Wednesday, February 16, 2022

Fuck this

 Fuck it, forget it.


I'm no fucking teenager but this is really fucking stupid. I'm done with wanting to stay close to so called best friends.

Also fuck man child. I'd never want to date another man child in my fucking life ever again.

I literally wanna disappear from this entire line of friends so they don't have to deal with me, I don't ever have to feel outcasted and blatantly ignored from my ex within my own same fucking friend group which I've been close to for years.

The fucking audacity that they tell me if anyone has any thoughts of offing themselves should go talk to someone or their friends. Whenever I spoke to them they give me lectures when I just want to complain. I just want someone to listen and when I come to you, you give me your fucking POV why my opinions are wrong. Then fuck you. Practice what you fucking preach.

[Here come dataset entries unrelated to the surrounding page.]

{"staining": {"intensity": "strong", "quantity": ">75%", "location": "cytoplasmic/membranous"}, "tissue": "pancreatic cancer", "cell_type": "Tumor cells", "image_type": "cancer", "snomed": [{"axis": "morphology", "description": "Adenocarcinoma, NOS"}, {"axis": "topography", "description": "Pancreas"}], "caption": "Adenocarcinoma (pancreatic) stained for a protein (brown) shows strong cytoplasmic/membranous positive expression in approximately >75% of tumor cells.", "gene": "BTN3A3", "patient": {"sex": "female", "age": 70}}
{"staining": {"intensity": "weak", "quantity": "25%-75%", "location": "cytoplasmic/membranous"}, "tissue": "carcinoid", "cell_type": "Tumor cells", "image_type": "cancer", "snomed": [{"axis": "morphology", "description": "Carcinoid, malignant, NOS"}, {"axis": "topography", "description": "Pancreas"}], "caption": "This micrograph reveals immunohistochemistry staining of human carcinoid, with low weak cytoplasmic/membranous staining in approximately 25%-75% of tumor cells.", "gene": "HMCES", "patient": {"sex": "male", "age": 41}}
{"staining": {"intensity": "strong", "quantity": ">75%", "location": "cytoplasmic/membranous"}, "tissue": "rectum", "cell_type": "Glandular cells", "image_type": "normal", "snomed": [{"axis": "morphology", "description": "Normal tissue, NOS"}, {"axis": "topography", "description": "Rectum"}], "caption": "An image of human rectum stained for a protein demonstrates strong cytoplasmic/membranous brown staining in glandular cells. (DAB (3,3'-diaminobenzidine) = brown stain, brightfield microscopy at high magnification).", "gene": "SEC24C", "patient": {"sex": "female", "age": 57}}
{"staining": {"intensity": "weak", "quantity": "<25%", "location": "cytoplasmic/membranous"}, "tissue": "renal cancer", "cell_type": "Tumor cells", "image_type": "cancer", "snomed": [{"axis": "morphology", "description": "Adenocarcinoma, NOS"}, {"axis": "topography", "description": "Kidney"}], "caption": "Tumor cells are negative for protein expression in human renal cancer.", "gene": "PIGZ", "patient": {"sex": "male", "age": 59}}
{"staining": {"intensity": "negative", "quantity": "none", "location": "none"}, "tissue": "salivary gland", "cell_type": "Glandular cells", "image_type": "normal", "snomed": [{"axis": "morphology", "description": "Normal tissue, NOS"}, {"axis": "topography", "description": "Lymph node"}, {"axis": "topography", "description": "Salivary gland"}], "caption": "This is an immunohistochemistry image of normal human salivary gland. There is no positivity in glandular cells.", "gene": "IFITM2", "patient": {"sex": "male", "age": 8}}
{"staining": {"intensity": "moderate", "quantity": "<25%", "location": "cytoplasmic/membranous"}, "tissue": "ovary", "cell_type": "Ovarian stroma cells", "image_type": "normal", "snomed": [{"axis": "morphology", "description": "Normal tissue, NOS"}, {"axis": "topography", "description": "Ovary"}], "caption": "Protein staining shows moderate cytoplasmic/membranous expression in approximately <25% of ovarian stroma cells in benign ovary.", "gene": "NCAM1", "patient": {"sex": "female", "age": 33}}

I'm no fucking perfect person, neither are any of us. But at least I don't give out false pretenses of wanting to be someone of use and actually doing it instead of saying honeyed words. Well that's a damn shocker innit.

Monday, January 3, 2022

its been a week

 Its been a week since I've last spoken to you apart from the one text for new years.


I missed you. I wanted to tell you all the plans I have for myself and what I can do to improve myself to be a better version of me.


I've been dying to tell you but I still have to wait for you to be ready to talk to me.


Every passing moment feels like an eternity. I wished how much I could hold your hand and talk with you so you can feel each of my sincerity.


I still love you. I still want to talk to you.



I wanted to comfort you, move you. I want to end your sadness and pain

I want us to help each other to bring each other's positive sides. I hope you can do it with me.